Work task:
Select all lines holding the word "基础错误处理" from the entries that follow.

Stored data:
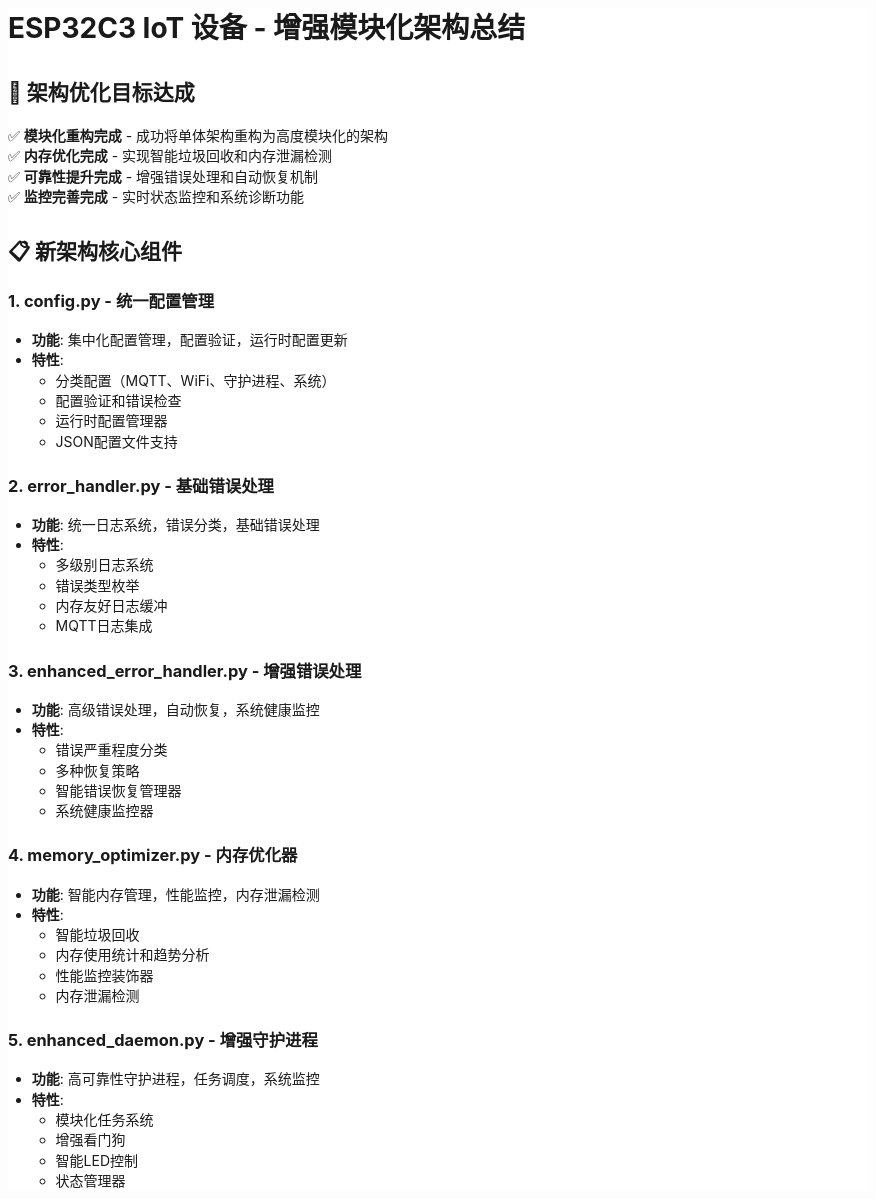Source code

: # ESP32C3 IoT 设备 - 增强模块化架构总结

## 🎯 架构优化目标达成

✅ **模块化重构完成** - 成功将单体架构重构为高度模块化的架构  
✅ **内存优化完成** - 实现智能垃圾回收和内存泄漏检测  
✅ **可靠性提升完成** - 增强错误处理和自动恢复机制  
✅ **监控完善完成** - 实时状态监控和系统诊断功能  

## 📋 新架构核心组件

### 1. **config.py** - 统一配置管理
- **功能**: 集中化配置管理，配置验证，运行时配置更新
- **特性**:
  - 分类配置（MQTT、WiFi、守护进程、系统）
  - 配置验证和错误检查
  - 运行时配置管理器
  - JSON配置文件支持

### 2. **error_handler.py** - 基础错误处理
- **功能**: 统一日志系统，错误分类，基础错误处理
- **特性**:
  - 多级别日志系统
  - 错误类型枚举
  - 内存友好日志缓冲
  - MQTT日志集成

### 3. **enhanced_error_handler.py** - 增强错误处理
- **功能**: 高级错误处理，自动恢复，系统健康监控
- **特性**:
  - 错误严重程度分类
  - 多种恢复策略
  - 智能错误恢复管理器
  - 系统健康监控器

### 4. **memory_optimizer.py** - 内存优化器
- **功能**: 智能内存管理，性能监控，内存泄漏检测
- **特性**:
  - 智能垃圾回收
  - 内存使用统计和趋势分析
  - 性能监控装饰器
  - 内存泄漏检测

### 5. **enhanced_daemon.py** - 增强守护进程
- **功能**: 高可靠性守护进程，任务调度，系统监控
- **特性**:
  - 模块化任务系统
  - 增强看门狗
  - 智能LED控制
  - 状态管理器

Task output:
### 2. **error_handler.py** - 基础错误处理
- **功能**: 统一日志系统，错误分类，基础错误处理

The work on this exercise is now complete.